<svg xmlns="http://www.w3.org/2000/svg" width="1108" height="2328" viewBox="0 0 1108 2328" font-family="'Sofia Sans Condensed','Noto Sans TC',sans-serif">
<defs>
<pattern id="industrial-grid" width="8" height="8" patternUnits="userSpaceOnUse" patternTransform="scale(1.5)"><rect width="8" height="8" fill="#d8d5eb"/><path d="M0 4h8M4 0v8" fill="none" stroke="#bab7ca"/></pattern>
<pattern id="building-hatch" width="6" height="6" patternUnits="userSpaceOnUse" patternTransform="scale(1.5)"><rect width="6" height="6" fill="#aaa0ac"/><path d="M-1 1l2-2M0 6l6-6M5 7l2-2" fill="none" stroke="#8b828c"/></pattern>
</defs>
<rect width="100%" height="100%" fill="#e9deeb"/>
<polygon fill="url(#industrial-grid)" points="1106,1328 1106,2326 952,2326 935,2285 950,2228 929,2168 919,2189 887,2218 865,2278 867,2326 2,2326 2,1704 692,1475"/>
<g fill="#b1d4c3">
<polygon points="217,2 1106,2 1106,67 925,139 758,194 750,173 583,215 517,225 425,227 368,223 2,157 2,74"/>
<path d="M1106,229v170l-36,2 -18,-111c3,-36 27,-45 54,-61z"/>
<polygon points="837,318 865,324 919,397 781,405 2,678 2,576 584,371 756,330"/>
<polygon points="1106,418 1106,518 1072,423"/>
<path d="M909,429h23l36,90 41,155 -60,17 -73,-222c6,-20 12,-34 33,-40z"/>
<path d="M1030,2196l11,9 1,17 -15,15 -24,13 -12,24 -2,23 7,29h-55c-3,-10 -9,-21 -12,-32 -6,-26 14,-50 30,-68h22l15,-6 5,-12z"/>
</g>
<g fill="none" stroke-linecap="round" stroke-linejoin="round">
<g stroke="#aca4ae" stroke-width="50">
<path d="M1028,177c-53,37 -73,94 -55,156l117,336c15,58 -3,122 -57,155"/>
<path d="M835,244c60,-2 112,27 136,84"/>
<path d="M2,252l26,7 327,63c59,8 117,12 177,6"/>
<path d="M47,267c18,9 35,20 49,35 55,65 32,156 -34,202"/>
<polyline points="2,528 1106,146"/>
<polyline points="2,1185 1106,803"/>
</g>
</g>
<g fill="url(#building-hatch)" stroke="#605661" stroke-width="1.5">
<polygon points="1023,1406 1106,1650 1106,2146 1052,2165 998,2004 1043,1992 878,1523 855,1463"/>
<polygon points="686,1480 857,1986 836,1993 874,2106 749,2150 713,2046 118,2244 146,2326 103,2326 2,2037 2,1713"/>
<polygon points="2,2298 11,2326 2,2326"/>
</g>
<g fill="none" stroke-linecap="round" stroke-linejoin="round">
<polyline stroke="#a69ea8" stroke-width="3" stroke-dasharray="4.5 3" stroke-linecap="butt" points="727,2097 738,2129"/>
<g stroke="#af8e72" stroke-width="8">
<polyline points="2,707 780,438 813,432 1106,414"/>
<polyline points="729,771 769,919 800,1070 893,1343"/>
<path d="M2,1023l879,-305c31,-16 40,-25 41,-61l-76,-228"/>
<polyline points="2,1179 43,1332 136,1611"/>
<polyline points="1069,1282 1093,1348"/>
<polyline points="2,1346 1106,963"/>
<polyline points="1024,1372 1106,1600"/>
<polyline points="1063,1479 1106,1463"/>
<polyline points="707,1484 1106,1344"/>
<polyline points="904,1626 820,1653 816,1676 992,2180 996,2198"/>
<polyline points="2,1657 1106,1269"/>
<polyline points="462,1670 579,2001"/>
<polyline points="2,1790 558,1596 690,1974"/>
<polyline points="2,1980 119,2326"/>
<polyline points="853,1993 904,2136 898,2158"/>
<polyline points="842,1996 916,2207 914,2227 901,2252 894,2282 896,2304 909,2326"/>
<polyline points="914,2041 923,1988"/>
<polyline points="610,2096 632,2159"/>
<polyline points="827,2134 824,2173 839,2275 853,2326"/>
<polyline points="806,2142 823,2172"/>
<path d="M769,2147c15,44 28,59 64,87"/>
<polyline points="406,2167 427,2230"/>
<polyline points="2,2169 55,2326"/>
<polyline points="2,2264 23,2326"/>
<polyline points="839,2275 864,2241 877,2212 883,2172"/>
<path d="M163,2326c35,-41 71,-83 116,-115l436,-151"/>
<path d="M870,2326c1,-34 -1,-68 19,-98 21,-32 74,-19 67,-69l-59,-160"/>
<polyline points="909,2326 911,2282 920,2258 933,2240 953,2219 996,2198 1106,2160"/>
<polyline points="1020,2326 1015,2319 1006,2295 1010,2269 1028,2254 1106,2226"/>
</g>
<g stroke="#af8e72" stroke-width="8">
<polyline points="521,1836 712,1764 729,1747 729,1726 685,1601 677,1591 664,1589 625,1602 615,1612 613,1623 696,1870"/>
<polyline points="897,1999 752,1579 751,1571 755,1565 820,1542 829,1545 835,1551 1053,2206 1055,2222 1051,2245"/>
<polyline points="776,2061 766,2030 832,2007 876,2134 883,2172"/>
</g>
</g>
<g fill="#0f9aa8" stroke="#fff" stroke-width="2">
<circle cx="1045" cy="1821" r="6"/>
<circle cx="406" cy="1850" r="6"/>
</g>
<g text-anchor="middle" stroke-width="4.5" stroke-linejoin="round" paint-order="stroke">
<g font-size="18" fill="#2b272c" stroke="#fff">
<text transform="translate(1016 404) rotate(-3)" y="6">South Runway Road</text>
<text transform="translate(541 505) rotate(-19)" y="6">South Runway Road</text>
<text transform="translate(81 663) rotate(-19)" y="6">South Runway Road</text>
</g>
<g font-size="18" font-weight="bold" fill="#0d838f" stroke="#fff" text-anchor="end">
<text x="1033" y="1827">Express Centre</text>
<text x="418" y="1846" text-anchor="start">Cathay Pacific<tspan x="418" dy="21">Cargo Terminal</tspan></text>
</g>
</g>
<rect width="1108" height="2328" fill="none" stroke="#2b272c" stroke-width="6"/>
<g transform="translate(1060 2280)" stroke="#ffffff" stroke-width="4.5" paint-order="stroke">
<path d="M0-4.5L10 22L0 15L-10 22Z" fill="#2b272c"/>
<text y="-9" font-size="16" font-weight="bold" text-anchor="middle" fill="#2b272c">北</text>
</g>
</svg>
::::
▶ WHAT YOU WILL DO:
The whole listing above is to be transcribed exactly, line for line.

▶ TASK RESULT:
<svg xmlns="http://www.w3.org/2000/svg" width="1108" height="2328" viewBox="0 0 1108 2328" font-family="'Sofia Sans Condensed','Noto Sans TC',sans-serif">
<defs>
<pattern id="industrial-grid" width="8" height="8" patternUnits="userSpaceOnUse" patternTransform="scale(1.5)"><rect width="8" height="8" fill="#d8d5eb"/><path d="M0 4h8M4 0v8" fill="none" stroke="#bab7ca"/></pattern>
<pattern id="building-hatch" width="6" height="6" patternUnits="userSpaceOnUse" patternTransform="scale(1.5)"><rect width="6" height="6" fill="#aaa0ac"/><path d="M-1 1l2-2M0 6l6-6M5 7l2-2" fill="none" stroke="#8b828c"/></pattern>
</defs>
<rect width="100%" height="100%" fill="#e9deeb"/>
<polygon fill="url(#industrial-grid)" points="1106,1328 1106,2326 952,2326 935,2285 950,2228 929,2168 919,2189 887,2218 865,2278 867,2326 2,2326 2,1704 692,1475"/>
<g fill="#b1d4c3">
<polygon points="217,2 1106,2 1106,67 925,139 758,194 750,173 583,215 517,225 425,227 368,223 2,157 2,74"/>
<path d="M1106,229v170l-36,2 -18,-111c3,-36 27,-45 54,-61z"/>
<polygon points="837,318 865,324 919,397 781,405 2,678 2,576 584,371 756,330"/>
<polygon points="1106,418 1106,518 1072,423"/>
<path d="M909,429h23l36,90 41,155 -60,17 -73,-222c6,-20 12,-34 33,-40z"/>
<path d="M1030,2196l11,9 1,17 -15,15 -24,13 -12,24 -2,23 7,29h-55c-3,-10 -9,-21 -12,-32 -6,-26 14,-50 30,-68h22l15,-6 5,-12z"/>
</g>
<g fill="none" stroke-linecap="round" stroke-linejoin="round">
<g stroke="#aca4ae" stroke-width="50">
<path d="M1028,177c-53,37 -73,94 -55,156l117,336c15,58 -3,122 -57,155"/>
<path d="M835,244c60,-2 112,27 136,84"/>
<path d="M2,252l26,7 327,63c59,8 117,12 177,6"/>
<path d="M47,267c18,9 35,20 49,35 55,65 32,156 -34,202"/>
<polyline points="2,528 1106,146"/>
<polyline points="2,1185 1106,803"/>
</g>
</g>
<g fill="url(#building-hatch)" stroke="#605661" stroke-width="1.5">
<polygon points="1023,1406 1106,1650 1106,2146 1052,2165 998,2004 1043,1992 878,1523 855,1463"/>
<polygon points="686,1480 857,1986 836,1993 874,2106 749,2150 713,2046 118,2244 146,2326 103,2326 2,2037 2,1713"/>
<polygon points="2,2298 11,2326 2,2326"/>
</g>
<g fill="none" stroke-linecap="round" stroke-linejoin="round">
<polyline stroke="#a69ea8" stroke-width="3" stroke-dasharray="4.5 3" stroke-linecap="butt" points="727,2097 738,2129"/>
<g stroke="#af8e72" stroke-width="8">
<polyline points="2,707 780,438 813,432 1106,414"/>
<polyline points="729,771 769,919 800,1070 893,1343"/>
<path d="M2,1023l879,-305c31,-16 40,-25 41,-61l-76,-228"/>
<polyline points="2,1179 43,1332 136,1611"/>
<polyline points="1069,1282 1093,1348"/>
<polyline points="2,1346 1106,963"/>
<polyline points="1024,1372 1106,1600"/>
<polyline points="1063,1479 1106,1463"/>
<polyline points="707,1484 1106,1344"/>
<polyline points="904,1626 820,1653 816,1676 992,2180 996,2198"/>
<polyline points="2,1657 1106,1269"/>
<polyline points="462,1670 579,2001"/>
<polyline points="2,1790 558,1596 690,1974"/>
<polyline points="2,1980 119,2326"/>
<polyline points="853,1993 904,2136 898,2158"/>
<polyline points="842,1996 916,2207 914,2227 901,2252 894,2282 896,2304 909,2326"/>
<polyline points="914,2041 923,1988"/>
<polyline points="610,2096 632,2159"/>
<polyline points="827,2134 824,2173 839,2275 853,2326"/>
<polyline points="806,2142 823,2172"/>
<path d="M769,2147c15,44 28,59 64,87"/>
<polyline points="406,2167 427,2230"/>
<polyline points="2,2169 55,2326"/>
<polyline points="2,2264 23,2326"/>
<polyline points="839,2275 864,2241 877,2212 883,2172"/>
<path d="M163,2326c35,-41 71,-83 116,-115l436,-151"/>
<path d="M870,2326c1,-34 -1,-68 19,-98 21,-32 74,-19 67,-69l-59,-160"/>
<polyline points="909,2326 911,2282 920,2258 933,2240 953,2219 996,2198 1106,2160"/>
<polyline points="1020,2326 1015,2319 1006,2295 1010,2269 1028,2254 1106,2226"/>
</g>
<g stroke="#af8e72" stroke-width="8">
<polyline points="521,1836 712,1764 729,1747 729,1726 685,1601 677,1591 664,1589 625,1602 615,1612 613,1623 696,1870"/>
<polyline points="897,1999 752,1579 751,1571 755,1565 820,1542 829,1545 835,1551 1053,2206 1055,2222 1051,2245"/>
<polyline points="776,2061 766,2030 832,2007 876,2134 883,2172"/>
</g>
</g>
<g fill="#0f9aa8" stroke="#fff" stroke-width="2">
<circle cx="1045" cy="1821" r="6"/>
<circle cx="406" cy="1850" r="6"/>
</g>
<g text-anchor="middle" stroke-width="4.5" stroke-linejoin="round" paint-order="stroke">
<g font-size="18" fill="#2b272c" stroke="#fff">
<text transform="translate(1016 404) rotate(-3)" y="6">South Runway Road</text>
<text transform="translate(541 505) rotate(-19)" y="6">South Runway Road</text>
<text transform="translate(81 663) rotate(-19)" y="6">South Runway Road</text>
</g>
<g font-size="18" font-weight="bold" fill="#0d838f" stroke="#fff" text-anchor="end">
<text x="1033" y="1827">Express Centre</text>
<text x="418" y="1846" text-anchor="start">Cathay Pacific<tspan x="418" dy="21">Cargo Terminal</tspan></text>
</g>
</g>
<rect width="1108" height="2328" fill="none" stroke="#2b272c" stroke-width="6"/>
<g transform="translate(1060 2280)" stroke="#ffffff" stroke-width="4.5" paint-order="stroke">
<path d="M0-4.5L10 22L0 15L-10 22Z" fill="#2b272c"/>
<text y="-9" font-size="16" font-weight="bold" text-anchor="middle" fill="#2b272c">北</text>
</g>
</svg>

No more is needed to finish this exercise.